» **Exercise**: Look through the entries below and show every line containing the word "xChannelSelector".

+ + + +

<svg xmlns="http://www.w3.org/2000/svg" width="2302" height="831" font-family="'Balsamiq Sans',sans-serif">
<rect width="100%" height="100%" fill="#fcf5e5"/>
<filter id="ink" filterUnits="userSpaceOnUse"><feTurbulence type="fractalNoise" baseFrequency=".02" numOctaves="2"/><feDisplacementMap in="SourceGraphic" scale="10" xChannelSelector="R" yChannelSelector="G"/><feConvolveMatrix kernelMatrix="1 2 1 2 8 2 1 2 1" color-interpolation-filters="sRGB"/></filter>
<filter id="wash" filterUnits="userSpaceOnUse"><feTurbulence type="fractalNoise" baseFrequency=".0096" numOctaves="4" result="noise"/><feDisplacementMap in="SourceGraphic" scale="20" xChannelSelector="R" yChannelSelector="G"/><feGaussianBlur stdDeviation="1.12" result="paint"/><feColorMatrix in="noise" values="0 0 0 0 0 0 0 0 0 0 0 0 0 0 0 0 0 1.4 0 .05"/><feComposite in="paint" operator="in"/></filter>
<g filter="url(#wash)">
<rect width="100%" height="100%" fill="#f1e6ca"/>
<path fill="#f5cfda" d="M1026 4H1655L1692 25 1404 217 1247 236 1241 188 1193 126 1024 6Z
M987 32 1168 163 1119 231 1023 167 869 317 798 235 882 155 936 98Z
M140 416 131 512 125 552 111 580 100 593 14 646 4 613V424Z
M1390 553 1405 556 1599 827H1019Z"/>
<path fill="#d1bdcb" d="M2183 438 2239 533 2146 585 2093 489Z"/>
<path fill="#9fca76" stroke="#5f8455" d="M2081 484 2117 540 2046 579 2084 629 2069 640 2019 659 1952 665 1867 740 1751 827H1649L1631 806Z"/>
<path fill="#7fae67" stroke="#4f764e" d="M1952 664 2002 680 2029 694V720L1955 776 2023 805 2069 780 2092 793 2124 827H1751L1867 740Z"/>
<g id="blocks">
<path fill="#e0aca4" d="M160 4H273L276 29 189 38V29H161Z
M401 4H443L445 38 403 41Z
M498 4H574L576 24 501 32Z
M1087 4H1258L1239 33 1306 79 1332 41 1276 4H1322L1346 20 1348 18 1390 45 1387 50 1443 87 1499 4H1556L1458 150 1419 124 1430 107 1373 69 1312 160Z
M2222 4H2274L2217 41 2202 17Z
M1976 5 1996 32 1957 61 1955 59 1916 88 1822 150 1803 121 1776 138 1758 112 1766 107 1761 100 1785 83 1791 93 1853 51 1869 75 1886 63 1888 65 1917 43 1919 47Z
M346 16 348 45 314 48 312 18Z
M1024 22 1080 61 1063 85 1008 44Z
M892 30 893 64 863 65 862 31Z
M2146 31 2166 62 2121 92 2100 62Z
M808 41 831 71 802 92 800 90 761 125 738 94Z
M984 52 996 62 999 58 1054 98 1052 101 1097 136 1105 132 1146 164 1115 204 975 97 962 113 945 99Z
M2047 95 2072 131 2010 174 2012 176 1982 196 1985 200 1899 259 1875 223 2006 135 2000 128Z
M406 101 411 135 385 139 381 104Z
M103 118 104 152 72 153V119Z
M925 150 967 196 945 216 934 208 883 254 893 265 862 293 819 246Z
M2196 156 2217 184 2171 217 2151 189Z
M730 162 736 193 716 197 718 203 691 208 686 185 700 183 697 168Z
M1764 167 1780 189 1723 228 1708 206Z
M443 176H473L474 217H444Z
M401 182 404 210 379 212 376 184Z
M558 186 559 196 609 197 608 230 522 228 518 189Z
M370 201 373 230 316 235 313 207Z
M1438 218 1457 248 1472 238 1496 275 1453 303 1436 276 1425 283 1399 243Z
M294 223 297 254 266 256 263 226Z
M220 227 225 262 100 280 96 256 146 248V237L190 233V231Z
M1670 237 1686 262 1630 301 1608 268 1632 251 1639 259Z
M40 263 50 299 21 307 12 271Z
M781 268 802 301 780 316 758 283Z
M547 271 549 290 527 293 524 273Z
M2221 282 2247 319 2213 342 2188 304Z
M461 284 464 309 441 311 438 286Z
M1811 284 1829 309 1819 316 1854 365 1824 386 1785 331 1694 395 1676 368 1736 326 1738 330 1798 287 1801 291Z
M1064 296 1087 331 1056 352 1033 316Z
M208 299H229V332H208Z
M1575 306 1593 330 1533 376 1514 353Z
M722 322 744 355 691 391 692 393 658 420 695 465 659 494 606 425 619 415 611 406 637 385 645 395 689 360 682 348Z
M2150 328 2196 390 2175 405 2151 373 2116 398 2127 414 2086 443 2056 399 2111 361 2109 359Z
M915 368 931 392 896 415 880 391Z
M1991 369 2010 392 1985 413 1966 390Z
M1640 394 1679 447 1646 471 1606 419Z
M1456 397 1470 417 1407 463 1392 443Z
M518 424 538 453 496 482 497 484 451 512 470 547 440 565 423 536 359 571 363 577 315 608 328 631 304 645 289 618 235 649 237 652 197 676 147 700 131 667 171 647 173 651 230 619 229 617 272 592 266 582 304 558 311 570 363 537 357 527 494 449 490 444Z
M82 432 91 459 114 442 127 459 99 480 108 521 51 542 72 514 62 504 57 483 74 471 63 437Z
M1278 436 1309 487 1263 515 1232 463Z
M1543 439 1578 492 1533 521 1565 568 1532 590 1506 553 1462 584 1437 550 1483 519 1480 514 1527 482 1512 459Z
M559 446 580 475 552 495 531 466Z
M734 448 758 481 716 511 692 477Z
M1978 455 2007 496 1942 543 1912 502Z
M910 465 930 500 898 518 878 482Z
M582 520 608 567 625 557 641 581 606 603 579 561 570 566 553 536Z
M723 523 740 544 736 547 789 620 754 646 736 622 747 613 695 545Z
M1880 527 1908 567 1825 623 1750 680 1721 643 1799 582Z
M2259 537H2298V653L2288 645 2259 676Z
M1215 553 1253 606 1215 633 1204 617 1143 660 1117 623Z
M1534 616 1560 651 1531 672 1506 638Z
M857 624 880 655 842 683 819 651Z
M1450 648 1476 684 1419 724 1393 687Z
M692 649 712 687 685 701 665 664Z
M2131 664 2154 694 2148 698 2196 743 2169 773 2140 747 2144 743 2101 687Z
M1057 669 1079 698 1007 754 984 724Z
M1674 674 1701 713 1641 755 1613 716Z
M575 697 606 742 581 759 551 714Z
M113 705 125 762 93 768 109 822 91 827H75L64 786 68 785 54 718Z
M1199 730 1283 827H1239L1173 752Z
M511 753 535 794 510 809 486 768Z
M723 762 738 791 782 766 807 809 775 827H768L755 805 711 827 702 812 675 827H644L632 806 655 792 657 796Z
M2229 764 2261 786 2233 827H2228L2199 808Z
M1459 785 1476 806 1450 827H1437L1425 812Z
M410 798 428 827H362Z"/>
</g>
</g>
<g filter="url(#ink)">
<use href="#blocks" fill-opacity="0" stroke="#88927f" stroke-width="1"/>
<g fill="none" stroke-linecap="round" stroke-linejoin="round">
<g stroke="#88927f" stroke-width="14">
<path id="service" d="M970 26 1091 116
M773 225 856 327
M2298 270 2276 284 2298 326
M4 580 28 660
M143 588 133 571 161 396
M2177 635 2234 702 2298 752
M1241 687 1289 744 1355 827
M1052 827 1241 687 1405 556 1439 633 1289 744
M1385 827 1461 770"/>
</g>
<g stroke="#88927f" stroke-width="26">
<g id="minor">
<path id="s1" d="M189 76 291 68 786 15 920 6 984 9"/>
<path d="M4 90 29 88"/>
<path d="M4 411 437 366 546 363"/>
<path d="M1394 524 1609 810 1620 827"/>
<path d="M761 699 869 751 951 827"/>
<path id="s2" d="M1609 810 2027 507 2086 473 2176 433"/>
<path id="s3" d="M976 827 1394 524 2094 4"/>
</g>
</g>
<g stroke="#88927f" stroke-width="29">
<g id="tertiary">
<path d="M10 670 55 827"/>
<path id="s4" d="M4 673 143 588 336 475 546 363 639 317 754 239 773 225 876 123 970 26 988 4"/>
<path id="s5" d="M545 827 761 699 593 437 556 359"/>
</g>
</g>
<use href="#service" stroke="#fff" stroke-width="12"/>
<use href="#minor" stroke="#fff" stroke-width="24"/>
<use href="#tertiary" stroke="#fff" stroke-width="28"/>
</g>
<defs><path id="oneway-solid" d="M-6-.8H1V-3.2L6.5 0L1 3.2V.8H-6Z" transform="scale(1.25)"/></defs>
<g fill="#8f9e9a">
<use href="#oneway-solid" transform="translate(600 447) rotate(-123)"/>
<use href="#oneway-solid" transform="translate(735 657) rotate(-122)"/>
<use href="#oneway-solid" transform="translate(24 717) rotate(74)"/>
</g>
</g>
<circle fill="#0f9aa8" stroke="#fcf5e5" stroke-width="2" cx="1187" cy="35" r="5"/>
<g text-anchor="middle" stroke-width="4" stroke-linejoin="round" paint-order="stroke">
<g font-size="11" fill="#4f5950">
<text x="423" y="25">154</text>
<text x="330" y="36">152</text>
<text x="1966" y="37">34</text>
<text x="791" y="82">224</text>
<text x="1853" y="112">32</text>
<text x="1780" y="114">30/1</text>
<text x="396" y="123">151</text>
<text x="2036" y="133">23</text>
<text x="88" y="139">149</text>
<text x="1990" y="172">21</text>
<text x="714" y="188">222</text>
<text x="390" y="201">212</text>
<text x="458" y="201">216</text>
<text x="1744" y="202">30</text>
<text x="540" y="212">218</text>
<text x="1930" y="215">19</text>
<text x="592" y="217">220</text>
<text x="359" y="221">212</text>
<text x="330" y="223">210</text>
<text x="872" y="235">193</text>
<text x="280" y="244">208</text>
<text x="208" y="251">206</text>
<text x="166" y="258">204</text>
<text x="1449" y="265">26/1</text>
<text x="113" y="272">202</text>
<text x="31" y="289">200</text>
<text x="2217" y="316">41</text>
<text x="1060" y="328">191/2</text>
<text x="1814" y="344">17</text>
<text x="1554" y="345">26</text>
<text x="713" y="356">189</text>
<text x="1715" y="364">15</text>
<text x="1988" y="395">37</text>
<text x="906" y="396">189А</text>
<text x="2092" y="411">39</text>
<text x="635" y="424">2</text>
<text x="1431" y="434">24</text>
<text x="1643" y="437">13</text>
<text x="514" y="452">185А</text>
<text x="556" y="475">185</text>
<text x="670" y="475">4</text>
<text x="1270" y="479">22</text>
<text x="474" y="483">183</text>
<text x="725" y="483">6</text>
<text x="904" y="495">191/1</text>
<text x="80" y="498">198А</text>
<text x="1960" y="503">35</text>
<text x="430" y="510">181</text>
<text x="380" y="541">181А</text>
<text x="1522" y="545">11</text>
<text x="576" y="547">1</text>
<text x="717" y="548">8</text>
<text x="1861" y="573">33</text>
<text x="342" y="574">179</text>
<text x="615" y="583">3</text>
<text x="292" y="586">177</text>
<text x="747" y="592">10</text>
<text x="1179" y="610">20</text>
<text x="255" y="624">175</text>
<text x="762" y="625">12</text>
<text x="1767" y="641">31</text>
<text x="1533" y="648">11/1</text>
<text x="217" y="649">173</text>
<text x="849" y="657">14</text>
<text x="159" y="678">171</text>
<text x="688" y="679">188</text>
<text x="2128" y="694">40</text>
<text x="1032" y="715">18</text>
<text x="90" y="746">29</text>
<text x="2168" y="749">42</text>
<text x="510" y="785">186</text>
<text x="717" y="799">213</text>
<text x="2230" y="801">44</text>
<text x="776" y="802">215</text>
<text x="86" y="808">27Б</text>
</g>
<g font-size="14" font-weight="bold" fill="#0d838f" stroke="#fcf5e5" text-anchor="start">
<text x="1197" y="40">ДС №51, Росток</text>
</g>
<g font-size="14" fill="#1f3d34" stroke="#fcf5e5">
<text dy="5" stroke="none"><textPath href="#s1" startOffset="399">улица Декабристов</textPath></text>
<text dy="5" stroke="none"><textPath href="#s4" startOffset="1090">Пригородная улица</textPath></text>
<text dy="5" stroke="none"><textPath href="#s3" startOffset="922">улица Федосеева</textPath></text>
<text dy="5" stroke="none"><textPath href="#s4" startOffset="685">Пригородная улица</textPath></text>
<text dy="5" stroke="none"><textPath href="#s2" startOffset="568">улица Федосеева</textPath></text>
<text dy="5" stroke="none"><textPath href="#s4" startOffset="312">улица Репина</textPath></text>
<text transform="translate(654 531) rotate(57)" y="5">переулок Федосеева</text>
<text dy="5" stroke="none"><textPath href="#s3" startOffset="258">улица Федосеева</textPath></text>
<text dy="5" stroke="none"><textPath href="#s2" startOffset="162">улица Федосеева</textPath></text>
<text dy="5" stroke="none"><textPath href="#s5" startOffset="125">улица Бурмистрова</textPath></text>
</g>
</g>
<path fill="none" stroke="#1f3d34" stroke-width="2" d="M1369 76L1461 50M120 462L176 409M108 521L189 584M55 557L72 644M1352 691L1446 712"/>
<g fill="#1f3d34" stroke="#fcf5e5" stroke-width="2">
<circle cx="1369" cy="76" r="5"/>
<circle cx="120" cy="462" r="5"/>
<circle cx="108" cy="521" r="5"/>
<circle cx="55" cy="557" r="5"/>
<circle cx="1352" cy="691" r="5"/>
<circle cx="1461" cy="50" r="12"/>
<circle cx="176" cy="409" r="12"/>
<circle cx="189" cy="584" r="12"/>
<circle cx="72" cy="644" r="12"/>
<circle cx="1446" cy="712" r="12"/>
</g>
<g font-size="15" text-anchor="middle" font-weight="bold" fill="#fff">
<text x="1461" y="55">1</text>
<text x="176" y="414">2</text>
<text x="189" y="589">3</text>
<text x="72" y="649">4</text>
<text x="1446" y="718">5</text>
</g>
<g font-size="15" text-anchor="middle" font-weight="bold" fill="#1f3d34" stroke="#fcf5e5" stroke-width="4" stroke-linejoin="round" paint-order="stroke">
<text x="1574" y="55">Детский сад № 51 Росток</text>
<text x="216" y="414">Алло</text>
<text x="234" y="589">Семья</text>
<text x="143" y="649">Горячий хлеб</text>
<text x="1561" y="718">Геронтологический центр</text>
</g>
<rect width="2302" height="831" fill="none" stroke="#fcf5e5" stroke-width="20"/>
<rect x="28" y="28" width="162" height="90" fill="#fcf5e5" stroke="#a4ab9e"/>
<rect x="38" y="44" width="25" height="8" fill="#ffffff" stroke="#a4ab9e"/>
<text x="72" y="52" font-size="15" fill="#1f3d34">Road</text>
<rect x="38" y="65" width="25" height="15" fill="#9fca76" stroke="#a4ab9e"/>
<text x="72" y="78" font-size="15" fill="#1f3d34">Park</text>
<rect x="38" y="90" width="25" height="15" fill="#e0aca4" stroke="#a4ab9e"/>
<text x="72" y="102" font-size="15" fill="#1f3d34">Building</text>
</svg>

+ + + +

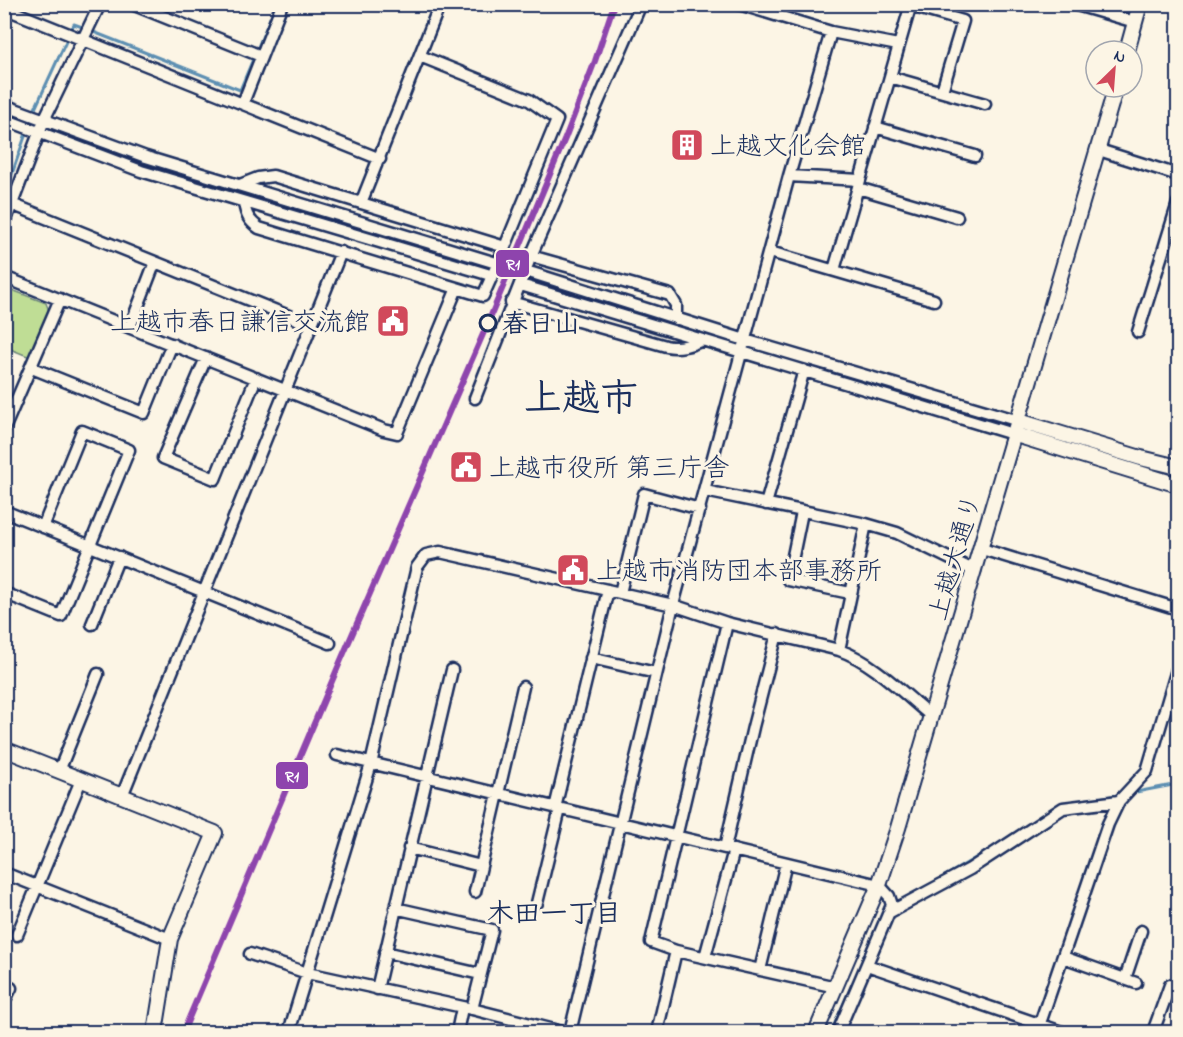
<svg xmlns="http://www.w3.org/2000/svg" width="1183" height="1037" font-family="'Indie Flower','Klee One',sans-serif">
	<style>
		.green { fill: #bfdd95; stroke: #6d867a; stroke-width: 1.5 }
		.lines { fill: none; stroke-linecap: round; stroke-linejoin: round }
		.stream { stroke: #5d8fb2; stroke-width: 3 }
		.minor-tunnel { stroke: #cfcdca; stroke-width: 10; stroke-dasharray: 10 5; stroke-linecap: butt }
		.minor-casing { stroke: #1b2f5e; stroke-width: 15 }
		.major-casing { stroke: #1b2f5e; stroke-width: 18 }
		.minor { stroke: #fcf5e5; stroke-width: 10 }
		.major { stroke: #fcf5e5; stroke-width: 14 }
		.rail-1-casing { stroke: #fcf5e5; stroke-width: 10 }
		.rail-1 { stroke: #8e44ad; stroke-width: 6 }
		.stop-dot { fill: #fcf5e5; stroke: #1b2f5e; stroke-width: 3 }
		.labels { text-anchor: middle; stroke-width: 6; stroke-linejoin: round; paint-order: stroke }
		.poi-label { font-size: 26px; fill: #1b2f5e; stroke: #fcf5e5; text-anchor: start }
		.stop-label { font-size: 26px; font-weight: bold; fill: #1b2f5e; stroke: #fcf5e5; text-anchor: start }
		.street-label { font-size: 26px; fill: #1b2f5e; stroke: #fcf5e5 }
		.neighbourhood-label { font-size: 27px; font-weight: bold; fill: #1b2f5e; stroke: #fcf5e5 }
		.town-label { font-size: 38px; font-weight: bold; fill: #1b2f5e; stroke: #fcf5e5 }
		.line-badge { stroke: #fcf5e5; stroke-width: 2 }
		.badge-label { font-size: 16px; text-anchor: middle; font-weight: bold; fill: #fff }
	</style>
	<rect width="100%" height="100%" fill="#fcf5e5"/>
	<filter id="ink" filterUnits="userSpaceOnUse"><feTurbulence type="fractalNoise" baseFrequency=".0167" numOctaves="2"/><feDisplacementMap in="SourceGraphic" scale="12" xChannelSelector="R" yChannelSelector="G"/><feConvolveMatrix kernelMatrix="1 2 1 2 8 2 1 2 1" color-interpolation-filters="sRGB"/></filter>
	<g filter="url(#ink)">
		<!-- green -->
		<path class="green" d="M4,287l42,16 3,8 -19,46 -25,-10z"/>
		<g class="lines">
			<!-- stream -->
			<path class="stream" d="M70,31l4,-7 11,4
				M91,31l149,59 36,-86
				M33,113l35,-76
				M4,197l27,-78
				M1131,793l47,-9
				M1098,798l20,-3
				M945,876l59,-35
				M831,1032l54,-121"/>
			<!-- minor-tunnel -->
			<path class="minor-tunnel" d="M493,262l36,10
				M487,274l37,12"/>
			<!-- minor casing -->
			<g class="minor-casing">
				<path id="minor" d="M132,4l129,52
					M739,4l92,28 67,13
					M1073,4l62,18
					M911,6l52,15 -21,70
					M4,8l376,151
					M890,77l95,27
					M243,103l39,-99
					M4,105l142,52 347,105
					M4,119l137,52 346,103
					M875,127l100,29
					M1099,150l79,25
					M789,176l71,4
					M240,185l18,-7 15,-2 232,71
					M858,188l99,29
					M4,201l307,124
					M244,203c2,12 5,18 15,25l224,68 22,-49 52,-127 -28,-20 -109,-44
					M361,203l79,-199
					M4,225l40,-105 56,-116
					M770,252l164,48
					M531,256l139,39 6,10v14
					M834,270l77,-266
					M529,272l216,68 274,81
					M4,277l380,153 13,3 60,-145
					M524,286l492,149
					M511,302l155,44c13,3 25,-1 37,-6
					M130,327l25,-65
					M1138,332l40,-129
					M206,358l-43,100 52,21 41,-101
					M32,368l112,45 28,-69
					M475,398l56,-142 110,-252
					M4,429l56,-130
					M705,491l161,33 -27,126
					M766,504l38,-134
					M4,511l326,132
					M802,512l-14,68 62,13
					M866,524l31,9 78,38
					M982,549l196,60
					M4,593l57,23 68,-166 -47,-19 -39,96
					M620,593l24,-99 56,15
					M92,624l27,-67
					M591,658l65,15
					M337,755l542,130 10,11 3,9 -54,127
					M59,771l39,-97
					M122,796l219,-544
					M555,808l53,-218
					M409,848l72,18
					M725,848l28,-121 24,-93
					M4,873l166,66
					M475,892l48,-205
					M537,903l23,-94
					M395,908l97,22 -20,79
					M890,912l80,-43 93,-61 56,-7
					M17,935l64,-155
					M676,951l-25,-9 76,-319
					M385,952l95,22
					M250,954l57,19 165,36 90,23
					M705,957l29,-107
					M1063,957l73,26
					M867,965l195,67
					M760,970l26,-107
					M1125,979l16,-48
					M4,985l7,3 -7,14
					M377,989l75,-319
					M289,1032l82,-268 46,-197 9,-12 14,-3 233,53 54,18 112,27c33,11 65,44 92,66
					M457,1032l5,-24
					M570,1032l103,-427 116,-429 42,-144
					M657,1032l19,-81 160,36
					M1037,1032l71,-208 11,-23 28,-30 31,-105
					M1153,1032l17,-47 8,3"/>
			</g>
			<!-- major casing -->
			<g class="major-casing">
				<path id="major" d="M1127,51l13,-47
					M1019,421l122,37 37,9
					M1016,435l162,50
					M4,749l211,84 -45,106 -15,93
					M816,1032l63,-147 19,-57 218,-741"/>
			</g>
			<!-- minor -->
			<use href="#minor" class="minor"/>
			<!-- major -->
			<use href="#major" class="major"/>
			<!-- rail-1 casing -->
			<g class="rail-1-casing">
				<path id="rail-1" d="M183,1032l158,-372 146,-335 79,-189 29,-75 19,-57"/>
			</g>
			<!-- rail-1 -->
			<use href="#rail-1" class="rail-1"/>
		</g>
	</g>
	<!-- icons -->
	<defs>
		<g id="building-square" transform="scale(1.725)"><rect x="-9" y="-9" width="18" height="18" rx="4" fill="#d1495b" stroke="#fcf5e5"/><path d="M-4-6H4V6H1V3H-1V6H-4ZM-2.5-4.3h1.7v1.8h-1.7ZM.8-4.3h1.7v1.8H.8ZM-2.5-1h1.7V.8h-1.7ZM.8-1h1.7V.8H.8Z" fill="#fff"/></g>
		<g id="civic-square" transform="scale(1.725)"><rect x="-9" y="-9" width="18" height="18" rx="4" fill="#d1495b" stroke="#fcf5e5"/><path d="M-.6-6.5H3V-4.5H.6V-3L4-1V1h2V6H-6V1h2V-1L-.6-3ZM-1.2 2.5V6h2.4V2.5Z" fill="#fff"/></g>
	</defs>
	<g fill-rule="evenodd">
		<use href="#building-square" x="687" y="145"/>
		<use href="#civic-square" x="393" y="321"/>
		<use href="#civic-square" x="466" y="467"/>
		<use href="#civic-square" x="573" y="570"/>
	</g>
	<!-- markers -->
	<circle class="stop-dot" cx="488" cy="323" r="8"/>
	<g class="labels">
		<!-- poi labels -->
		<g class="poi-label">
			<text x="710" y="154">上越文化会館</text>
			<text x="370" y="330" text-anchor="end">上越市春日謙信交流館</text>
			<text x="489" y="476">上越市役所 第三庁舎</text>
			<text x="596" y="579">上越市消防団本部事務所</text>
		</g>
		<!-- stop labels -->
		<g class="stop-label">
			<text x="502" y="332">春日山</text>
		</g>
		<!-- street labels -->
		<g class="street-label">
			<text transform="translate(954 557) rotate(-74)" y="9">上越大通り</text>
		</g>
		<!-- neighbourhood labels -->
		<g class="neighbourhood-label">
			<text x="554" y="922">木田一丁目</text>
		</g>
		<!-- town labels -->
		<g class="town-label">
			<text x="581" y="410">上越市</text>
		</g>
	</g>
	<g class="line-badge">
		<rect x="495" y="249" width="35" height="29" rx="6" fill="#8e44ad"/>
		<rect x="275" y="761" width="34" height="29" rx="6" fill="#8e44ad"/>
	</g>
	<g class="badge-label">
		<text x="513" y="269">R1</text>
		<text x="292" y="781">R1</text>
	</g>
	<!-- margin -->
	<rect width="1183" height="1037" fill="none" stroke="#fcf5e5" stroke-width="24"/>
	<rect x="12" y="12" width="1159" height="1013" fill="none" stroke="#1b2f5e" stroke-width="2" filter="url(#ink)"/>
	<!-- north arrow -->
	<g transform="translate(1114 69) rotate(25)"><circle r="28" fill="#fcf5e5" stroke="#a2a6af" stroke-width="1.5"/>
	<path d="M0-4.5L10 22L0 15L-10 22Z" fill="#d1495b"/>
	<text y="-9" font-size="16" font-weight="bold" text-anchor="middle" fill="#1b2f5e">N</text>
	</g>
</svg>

+ + + +

» **Written answer**:
<filter id="ink" filterUnits="userSpaceOnUse"><feTurbulence type="fractalNoise" baseFrequency=".02" numOctaves="2"/><feDisplacementMap in="SourceGraphic" scale="10" xChannelSelector="R" yChannelSelector="G"/><feConvolveMatrix kernelMatrix="1 2 1 2 8 2 1 2 1" color-interpolation-filters="sRGB"/></filter>
<filter id="wash" filterUnits="userSpaceOnUse"><feTurbulence type="fractalNoise" baseFrequency=".0096" numOctaves="4" result="noise"/><feDisplacementMap in="SourceGraphic" scale="20" xChannelSelector="R" yChannelSelector="G"/><feGaussianBlur stdDeviation="1.12" result="paint"/><feColorMatrix in="noise" values="0 0 0 0 0 0 0 0 0 0 0 0 0 0 0 0 0 1.4 0 .05"/><feComposite in="paint" operator="in"/></filter>
	<filter id="ink" filterUnits="userSpaceOnUse"><feTurbulence type="fractalNoise" baseFrequency=".0167" numOctaves="2"/><feDisplacementMap in="SourceGraphic" scale="12" xChannelSelector="R" yChannelSelector="G"/><feConvolveMatrix kernelMatrix="1 2 1 2 8 2 1 2 1" color-interpolation-filters="sRGB"/></filter>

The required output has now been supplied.